THE TASK:
Return the listing below exactly, with the pictures dropped.

Segment Open

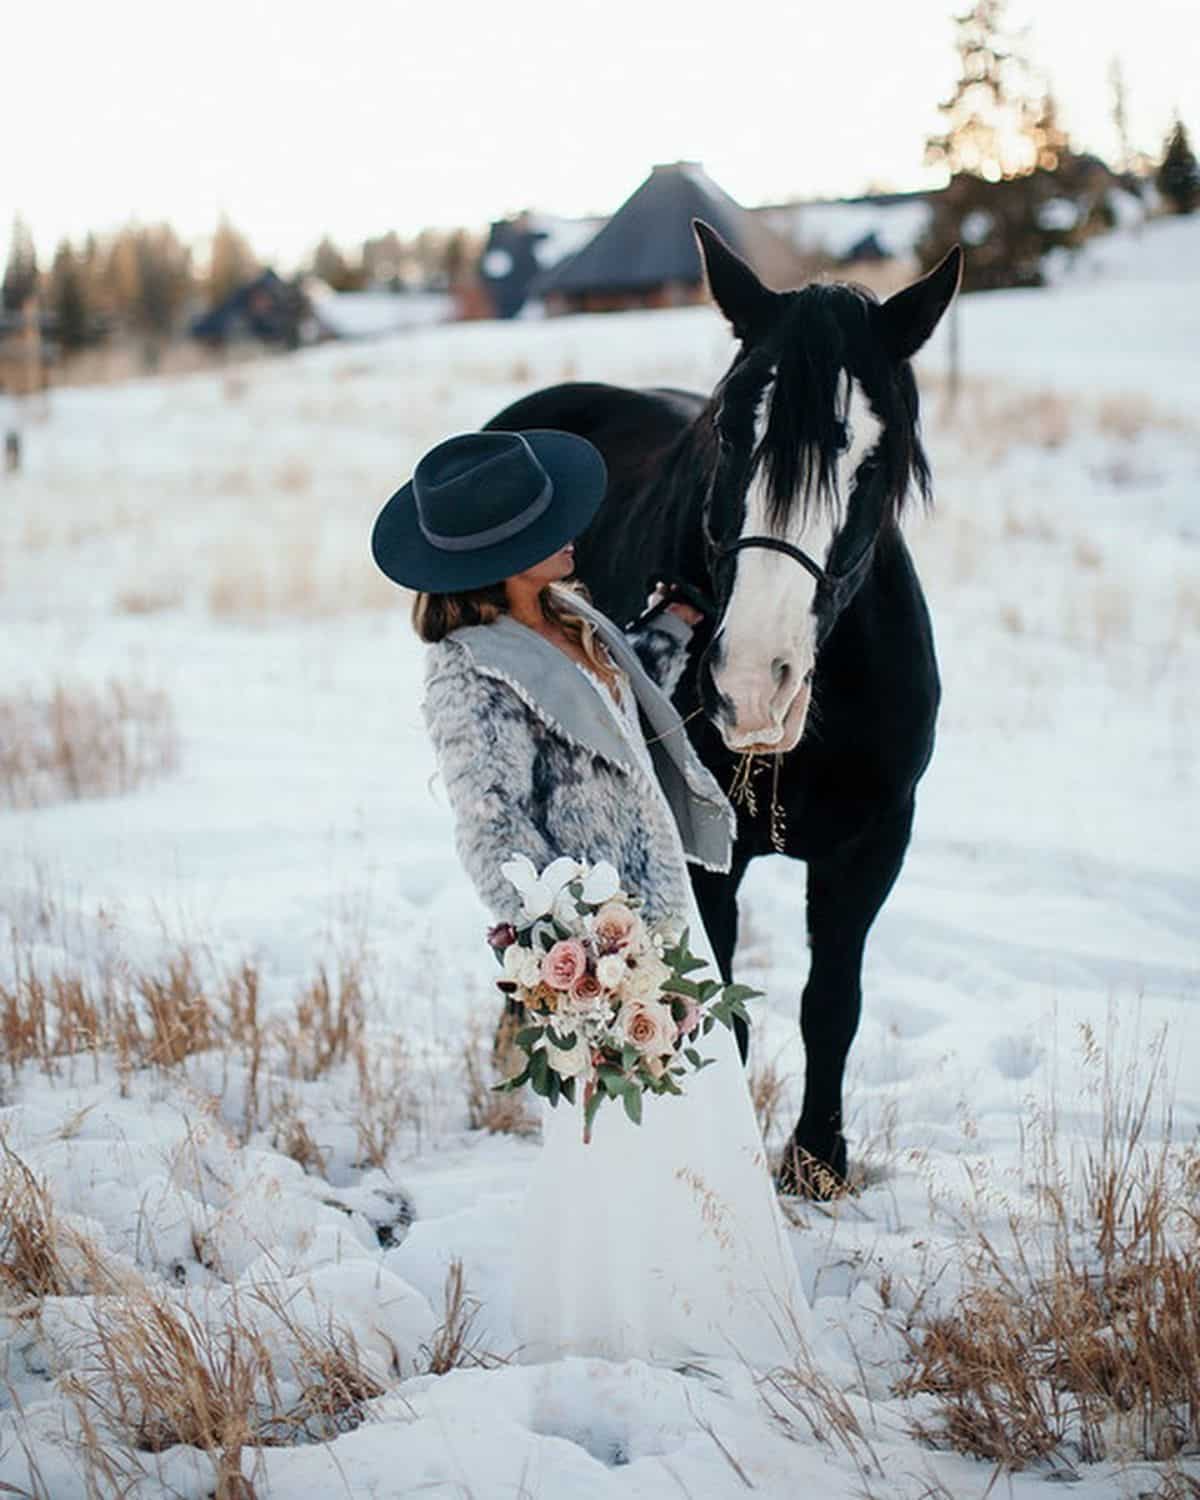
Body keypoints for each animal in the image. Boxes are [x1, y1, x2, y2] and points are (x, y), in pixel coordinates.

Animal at [483, 222, 960, 1188]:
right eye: (730, 432)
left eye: (876, 458)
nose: (748, 687)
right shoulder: (705, 859)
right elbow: (719, 1007)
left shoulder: (874, 844)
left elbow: (831, 1003)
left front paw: (818, 1160)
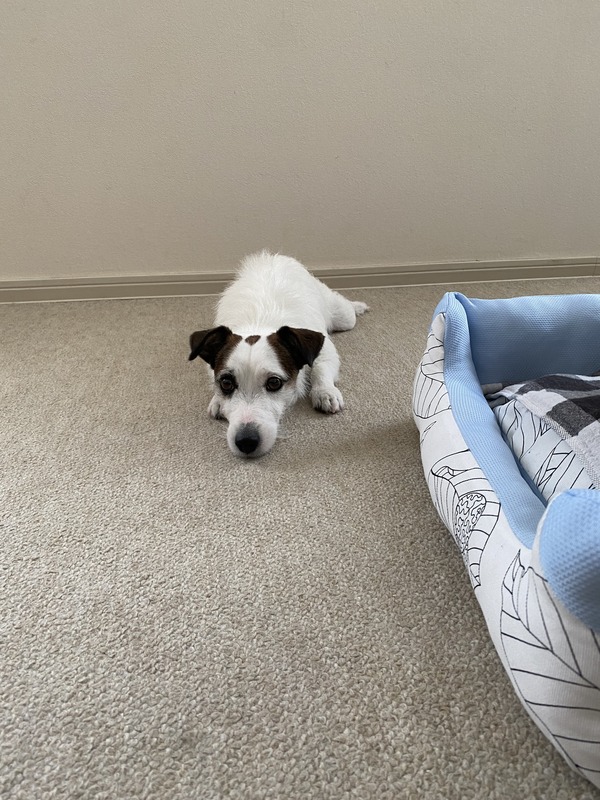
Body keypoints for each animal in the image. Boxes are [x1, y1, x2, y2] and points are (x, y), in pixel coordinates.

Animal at [188, 251, 368, 458]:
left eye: (274, 383)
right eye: (226, 383)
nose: (246, 442)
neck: (259, 324)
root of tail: (275, 257)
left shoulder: (325, 350)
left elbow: (320, 368)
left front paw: (325, 391)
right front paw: (217, 399)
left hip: (343, 317)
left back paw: (358, 306)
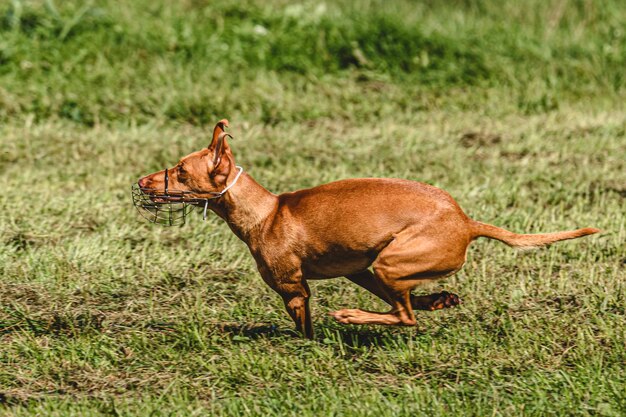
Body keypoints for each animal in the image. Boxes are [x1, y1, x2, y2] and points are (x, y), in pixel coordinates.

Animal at [135, 118, 596, 338]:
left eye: (180, 171)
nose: (141, 182)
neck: (267, 212)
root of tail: (465, 221)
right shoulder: (354, 269)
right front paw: (439, 300)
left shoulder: (294, 291)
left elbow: (305, 331)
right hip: (378, 267)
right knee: (405, 307)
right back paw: (437, 300)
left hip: (391, 263)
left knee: (405, 317)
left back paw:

Segment Closed

RESPONSE:
Body keypoints for each animal in the image. Boxes are [x1, y1, x2, y2] and points are (x, y), in pixel coordinates.

Animal at [483, 222, 960, 1188]:
right eye: (730, 432)
left eye: (876, 458)
nose: (748, 687)
right shoulder: (705, 859)
right elbow: (719, 1007)
left shoulder: (874, 844)
left elbow: (831, 1003)
left front paw: (818, 1160)
Body keypoints for each animal in the image. Boxes are [x1, y1, x2, y2] and points are (x, y), in pixel coordinates.

Animal at [188, 251, 368, 458]:
left eye: (274, 383)
right eye: (226, 383)
nose: (246, 442)
neck: (259, 324)
root of tail: (275, 257)
left shoulder: (325, 350)
left elbow: (320, 368)
left front paw: (325, 391)
right front paw: (217, 399)
left hip: (343, 317)
left back paw: (358, 306)
Body keypoints for each animal in the image. Boxes are [x1, y1, x2, y2] and points are (x, y), in pixel coordinates.

Animal at [135, 118, 596, 338]:
left eye: (180, 171)
nose: (141, 182)
neck: (267, 212)
root of tail: (465, 221)
right shoulder: (354, 269)
right front paw: (439, 300)
left shoulder: (294, 291)
left elbow: (305, 331)
right hip: (378, 267)
right knee: (405, 307)
right back paw: (437, 300)
left hip: (391, 263)
left knee: (405, 317)
left back paw:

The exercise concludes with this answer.